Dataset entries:
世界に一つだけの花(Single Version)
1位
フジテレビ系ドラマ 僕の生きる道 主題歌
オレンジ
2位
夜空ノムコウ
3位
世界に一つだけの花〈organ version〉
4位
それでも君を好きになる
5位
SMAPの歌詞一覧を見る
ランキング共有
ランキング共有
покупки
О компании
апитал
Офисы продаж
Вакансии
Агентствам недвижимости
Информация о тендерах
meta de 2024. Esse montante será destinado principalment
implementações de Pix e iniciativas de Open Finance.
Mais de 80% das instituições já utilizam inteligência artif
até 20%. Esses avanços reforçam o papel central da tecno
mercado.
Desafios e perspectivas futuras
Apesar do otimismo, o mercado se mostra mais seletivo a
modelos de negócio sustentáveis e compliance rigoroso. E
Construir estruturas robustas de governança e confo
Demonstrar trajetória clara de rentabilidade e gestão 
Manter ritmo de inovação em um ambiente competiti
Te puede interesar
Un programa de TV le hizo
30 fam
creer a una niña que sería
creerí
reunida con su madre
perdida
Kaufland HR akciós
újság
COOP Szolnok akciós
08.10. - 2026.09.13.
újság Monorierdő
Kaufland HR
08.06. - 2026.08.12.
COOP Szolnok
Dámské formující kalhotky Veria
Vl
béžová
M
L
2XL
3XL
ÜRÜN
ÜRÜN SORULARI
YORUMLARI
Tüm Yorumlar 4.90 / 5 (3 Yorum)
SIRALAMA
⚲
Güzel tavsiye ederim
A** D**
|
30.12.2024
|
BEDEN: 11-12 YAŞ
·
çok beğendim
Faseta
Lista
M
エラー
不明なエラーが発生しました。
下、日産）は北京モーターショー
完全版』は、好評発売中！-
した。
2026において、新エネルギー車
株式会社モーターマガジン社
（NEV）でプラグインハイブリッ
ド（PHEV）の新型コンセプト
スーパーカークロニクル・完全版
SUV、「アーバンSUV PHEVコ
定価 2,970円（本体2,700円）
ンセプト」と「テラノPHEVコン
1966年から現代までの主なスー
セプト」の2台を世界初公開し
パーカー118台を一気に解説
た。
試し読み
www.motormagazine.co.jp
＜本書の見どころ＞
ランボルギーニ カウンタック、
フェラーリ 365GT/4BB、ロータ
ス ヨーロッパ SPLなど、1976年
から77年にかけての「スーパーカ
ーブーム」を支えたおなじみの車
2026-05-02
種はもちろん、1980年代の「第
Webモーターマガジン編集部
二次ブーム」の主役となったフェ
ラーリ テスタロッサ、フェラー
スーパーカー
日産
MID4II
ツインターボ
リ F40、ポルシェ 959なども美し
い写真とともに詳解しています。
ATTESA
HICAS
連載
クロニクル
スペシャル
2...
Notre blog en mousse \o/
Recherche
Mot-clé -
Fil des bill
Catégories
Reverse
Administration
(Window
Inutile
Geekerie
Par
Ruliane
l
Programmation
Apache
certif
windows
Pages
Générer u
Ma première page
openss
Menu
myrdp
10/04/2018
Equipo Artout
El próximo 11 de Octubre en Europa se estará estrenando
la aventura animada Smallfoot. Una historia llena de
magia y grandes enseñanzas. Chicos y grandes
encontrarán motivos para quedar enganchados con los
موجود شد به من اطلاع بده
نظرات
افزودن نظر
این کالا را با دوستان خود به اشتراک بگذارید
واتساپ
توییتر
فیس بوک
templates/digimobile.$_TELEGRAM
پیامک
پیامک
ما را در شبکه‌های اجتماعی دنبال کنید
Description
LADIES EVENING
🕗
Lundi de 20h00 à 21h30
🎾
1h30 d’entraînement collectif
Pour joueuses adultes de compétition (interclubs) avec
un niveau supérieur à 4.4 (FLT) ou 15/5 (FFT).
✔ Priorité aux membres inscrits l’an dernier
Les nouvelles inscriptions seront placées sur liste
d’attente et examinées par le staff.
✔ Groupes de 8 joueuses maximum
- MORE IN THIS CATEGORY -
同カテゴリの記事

BRIEF
A verbatim copy of the records above should be returned.

TASK ANSWER
世界に一つだけの花(Single Version)
1位
フジテレビ系ドラマ 僕の生きる道 主題歌
オレンジ
2位
夜空ノムコウ
3位
世界に一つだけの花〈organ version〉
4位
それでも君を好きになる
5位
SMAPの歌詞一覧を見る
ランキング共有
ランキング共有
покупки
О компании
апитал
Офисы продаж
Вакансии
Агентствам недвижимости
Информация о тендерах
meta de 2024. Esse montante será destinado principalment
implementações de Pix e iniciativas de Open Finance.
Mais de 80% das instituições já utilizam inteligência artif
até 20%. Esses avanços reforçam o papel central da tecno
mercado.
Desafios e perspectivas futuras
Apesar do otimismo, o mercado se mostra mais seletivo a
modelos de negócio sustentáveis e compliance rigoroso. E
Construir estruturas robustas de governança e confo
Demonstrar trajetória clara de rentabilidade e gestão 
Manter ritmo de inovação em um ambiente competiti
Te puede interesar
Un programa de TV le hizo
30 fam
creer a una niña que sería
creerí
reunida con su madre
perdida
Kaufland HR akciós
újság
COOP Szolnok akciós
08.10. - 2026.09.13.
újság Monorierdő
Kaufland HR
08.06. - 2026.08.12.
COOP Szolnok
Dámské formující kalhotky Veria
Vl
béžová
M
L
2XL
3XL
ÜRÜN
ÜRÜN SORULARI
YORUMLARI
Tüm Yorumlar 4.90 / 5 (3 Yorum)
SIRALAMA
⚲
Güzel tavsiye ederim
A** D**
|
30.12.2024
|
BEDEN: 11-12 YAŞ
·
çok beğendim
Faseta
Lista
M
エラー
不明なエラーが発生しました。
下、日産）は北京モーターショー
完全版』は、好評発売中！-
した。
2026において、新エネルギー車
株式会社モーターマガジン社
（NEV）でプラグインハイブリッ
ド（PHEV）の新型コンセプト
スーパーカークロニクル・完全版
SUV、「アーバンSUV PHEVコ
定価 2,970円（本体2,700円）
ンセプト」と「テラノPHEVコン
1966年から現代までの主なスー
セプト」の2台を世界初公開し
パーカー118台を一気に解説
た。
試し読み
www.motormagazine.co.jp
＜本書の見どころ＞
ランボルギーニ カウンタック、
フェラーリ 365GT/4BB、ロータ
ス ヨーロッパ SPLなど、1976年
から77年にかけての「スーパーカ
ーブーム」を支えたおなじみの車
2026-05-02
種はもちろん、1980年代の「第
Webモーターマガジン編集部
二次ブーム」の主役となったフェ
ラーリ テスタロッサ、フェラー
スーパーカー
日産
MID4II
ツインターボ
リ F40、ポルシェ 959なども美し
い写真とともに詳解しています。
ATTESA
HICAS
連載
クロニクル
スペシャル
2...
Notre blog en mousse \o/
Recherche
Mot-clé -
Fil des bill
Catégories
Reverse
Administration
(Window
Inutile
Geekerie
Par
Ruliane
l
Programmation
Apache
certif
windows
Pages
Générer u
Ma première page
openss
Menu
myrdp
10/04/2018
Equipo Artout
El próximo 11 de Octubre en Europa se estará estrenando
la aventura animada Smallfoot. Una historia llena de
magia y grandes enseñanzas. Chicos y grandes
encontrarán motivos para quedar enganchados con los
موجود شد به من اطلاع بده
نظرات
افزودن نظر
این کالا را با دوستان خود به اشتراک بگذارید
واتساپ
توییتر
فیس بوک
templates/digimobile.$_TELEGRAM
پیامک
پیامک
ما را در شبکه‌های اجتماعی دنبال کنید
Description
LADIES EVENING
🕗
Lundi de 20h00 à 21h30
🎾
1h30 d’entraînement collectif
Pour joueuses adultes de compétition (interclubs) avec
un niveau supérieur à 4.4 (FLT) ou 15/5 (FFT).
✔ Priorité aux membres inscrits l’an dernier
Les nouvelles inscriptions seront placées sur liste
d’attente et examinées par le staff.
✔ Groupes de 8 joueuses maximum
- MORE IN THIS CATEGORY -
同カテゴリの記事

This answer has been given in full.